> _What you will do_:
Please duplicate the text of each item below word for word, with the pictures left out of your answer.

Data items
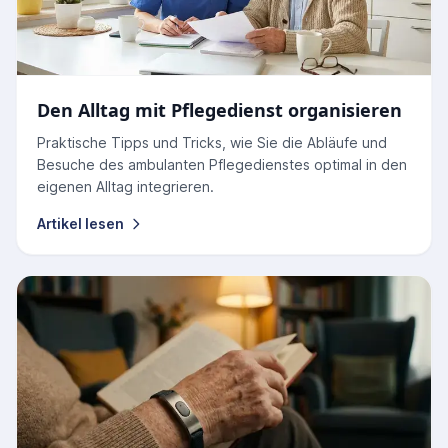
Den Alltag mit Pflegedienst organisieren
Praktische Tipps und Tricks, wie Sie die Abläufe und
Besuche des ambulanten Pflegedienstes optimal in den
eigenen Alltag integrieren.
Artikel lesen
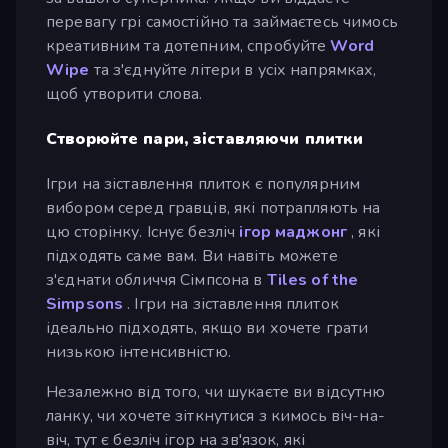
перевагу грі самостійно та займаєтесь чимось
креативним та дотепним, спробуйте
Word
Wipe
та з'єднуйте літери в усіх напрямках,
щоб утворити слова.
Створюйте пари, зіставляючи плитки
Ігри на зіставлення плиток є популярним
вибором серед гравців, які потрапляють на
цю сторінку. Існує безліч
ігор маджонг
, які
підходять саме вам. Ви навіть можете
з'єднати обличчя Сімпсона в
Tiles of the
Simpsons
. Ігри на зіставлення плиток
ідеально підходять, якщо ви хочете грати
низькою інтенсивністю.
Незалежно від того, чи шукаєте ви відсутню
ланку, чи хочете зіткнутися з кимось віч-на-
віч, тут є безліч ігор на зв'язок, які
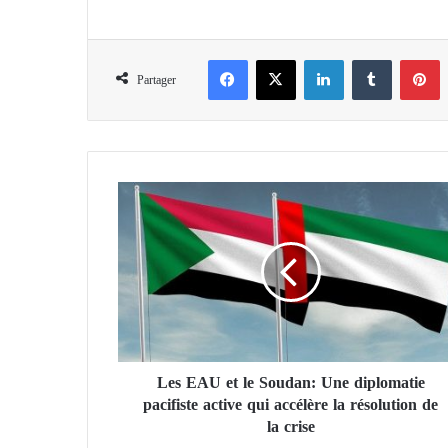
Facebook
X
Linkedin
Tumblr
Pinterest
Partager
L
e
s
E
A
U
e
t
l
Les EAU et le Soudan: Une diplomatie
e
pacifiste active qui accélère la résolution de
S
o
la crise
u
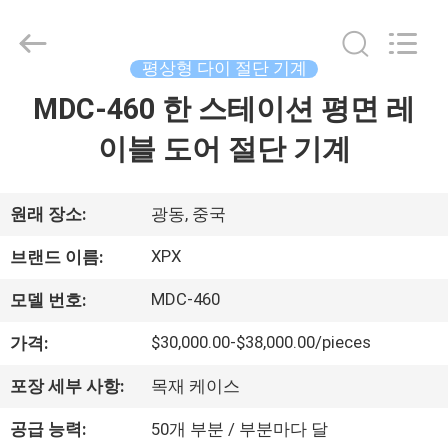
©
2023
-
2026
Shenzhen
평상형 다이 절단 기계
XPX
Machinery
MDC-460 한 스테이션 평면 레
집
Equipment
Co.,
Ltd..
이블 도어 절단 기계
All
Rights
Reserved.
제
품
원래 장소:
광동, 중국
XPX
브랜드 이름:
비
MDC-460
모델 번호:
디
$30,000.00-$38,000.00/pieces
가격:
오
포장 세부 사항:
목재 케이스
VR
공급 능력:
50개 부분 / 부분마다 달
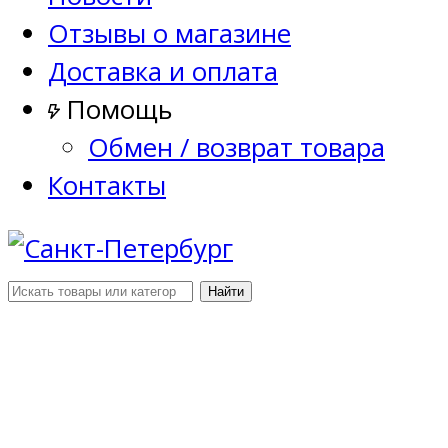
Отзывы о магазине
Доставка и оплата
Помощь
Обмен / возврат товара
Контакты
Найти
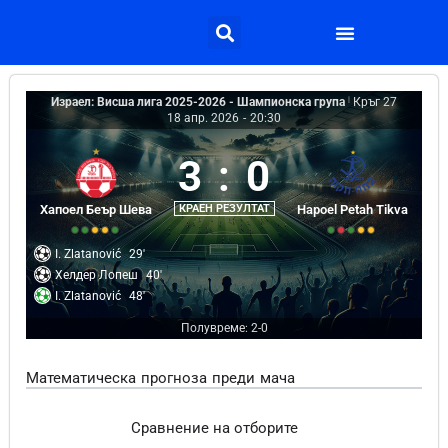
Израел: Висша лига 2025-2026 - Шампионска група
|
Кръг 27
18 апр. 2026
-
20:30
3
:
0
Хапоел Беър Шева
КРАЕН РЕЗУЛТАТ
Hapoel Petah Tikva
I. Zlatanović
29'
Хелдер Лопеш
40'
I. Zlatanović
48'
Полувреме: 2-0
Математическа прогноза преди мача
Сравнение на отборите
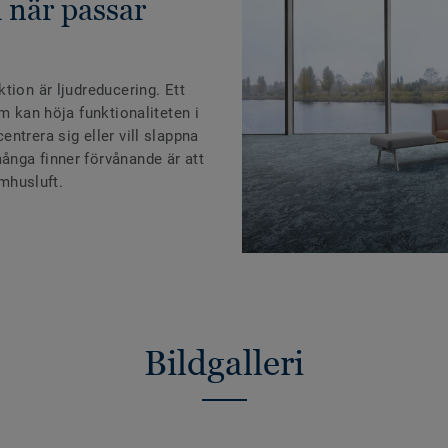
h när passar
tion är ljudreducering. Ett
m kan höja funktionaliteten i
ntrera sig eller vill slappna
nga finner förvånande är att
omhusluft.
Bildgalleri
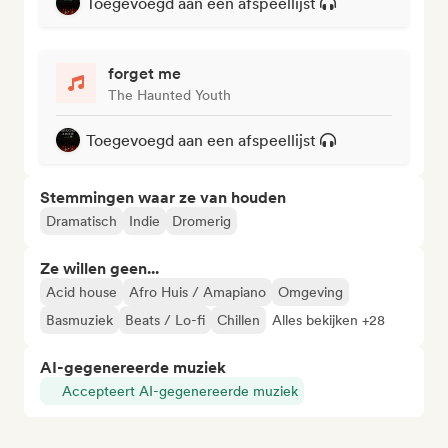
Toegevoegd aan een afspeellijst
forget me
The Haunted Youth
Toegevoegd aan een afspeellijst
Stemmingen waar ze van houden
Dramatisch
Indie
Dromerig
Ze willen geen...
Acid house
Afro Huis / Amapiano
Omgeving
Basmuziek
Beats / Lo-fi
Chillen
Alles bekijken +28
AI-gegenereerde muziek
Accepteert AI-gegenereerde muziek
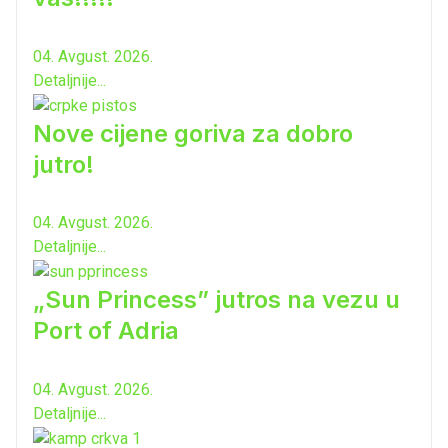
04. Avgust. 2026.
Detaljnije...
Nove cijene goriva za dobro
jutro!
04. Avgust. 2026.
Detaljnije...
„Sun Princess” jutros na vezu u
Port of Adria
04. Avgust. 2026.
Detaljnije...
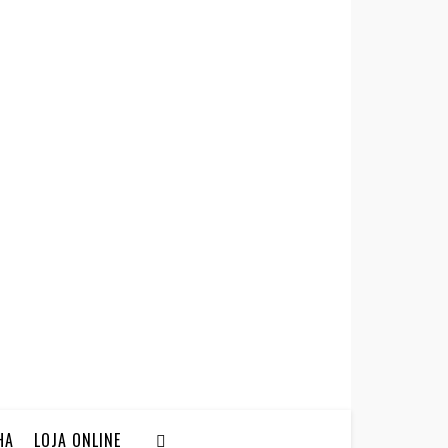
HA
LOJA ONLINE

> _Solution to this problem_:
Den Alltag mit Pflegedienst organisieren
Praktische Tipps und Tricks, wie Sie die Abläufe und
Besuche des ambulanten Pflegedienstes optimal in den
eigenen Alltag integrieren.
Artikel lesen
перевагу грі самостійно та займаєтесь чимось
креативним та дотепним, спробуйте
Word
Wipe
та з'єднуйте літери в усіх напрямках,
щоб утворити слова.
Створюйте пари, зіставляючи плитки
Ігри на зіставлення плиток є популярним
вибором серед гравців, які потрапляють на
цю сторінку. Існує безліч
ігор маджонг
, які
підходять саме вам. Ви навіть можете
з'єднати обличчя Сімпсона в
Tiles of the
Simpsons
. Ігри на зіставлення плиток
ідеально підходять, якщо ви хочете грати
низькою інтенсивністю.
Незалежно від того, чи шукаєте ви відсутню
ланку, чи хочете зіткнутися з кимось віч-на-
віч, тут є безліч ігор на зв'язок, які
Facebook
X
Linkedin
Tumblr
Pinterest
Partager
L
e
s
E
A
U
e
t
l
Les EAU et le Soudan: Une diplomatie
e
pacifiste active qui accélère la résolution de
S
o
la crise
u
©
2023
-
2026
Shenzhen
평상형 다이 절단 기계
XPX
Machinery
MDC-460 한 스테이션 평면 레
집
Equipment
Co.,
Ltd..
이블 도어 절단 기계
All
Rights
Reserved.
제
품
원래 장소:
광동, 중국
XPX
브랜드 이름:
비
MDC-460
모델 번호:
디
$30,000.00-$38,000.00/pieces
가격:
오
포장 세부 사항:
목재 케이스
VR
공급 능력:
50개 부분 / 부분마다 달
Отзывы о магазине
Доставка и оплата
Помощь
Обмен / возврат товара
Контакты
Найти
Израел: Висша лига 2025-2026 - Шампионска група
|
Кръг 27
18 апр. 2026
-
20:30
3
:
0
Хапоел Беър Шева
КРАЕН РЕЗУЛТАТ
Hapoel Petah Tikva
I. Zlatanović
29'
Хелдер Лопеш
40'
I. Zlatanović
48'
Полувреме: 2-0
Математическа прогноза преди мача
Сравнение на отборите
h när passar
tion är ljudreducering. Ett
m kan höja funktionaliteten i
ntrera sig eller vill slappna
nga finner förvånande är att
omhusluft.
Bildgalleri
Toegevoegd aan een afspeellijst
forget me
The Haunted Youth
Toegevoegd aan een afspeellijst
Stemmingen waar ze van houden
Dramatisch
Indie
Dromerig
Ze willen geen...
Acid house
Afro Huis / Amapiano
Omgeving
Basmuziek
Beats / Lo-fi
Chillen
Alles bekijken +28
AI-gegenereerde muziek
Accepteert AI-gegenereerde muziek
04. Avgust. 2026.
Detaljnije...
Nove cijene goriva za dobro
jutro!
04. Avgust. 2026.
Detaljnije...
„Sun Princess” jutros na vezu u
Port of Adria
04. Avgust. 2026.
Detaljnije...
HA
LOJA ONLINE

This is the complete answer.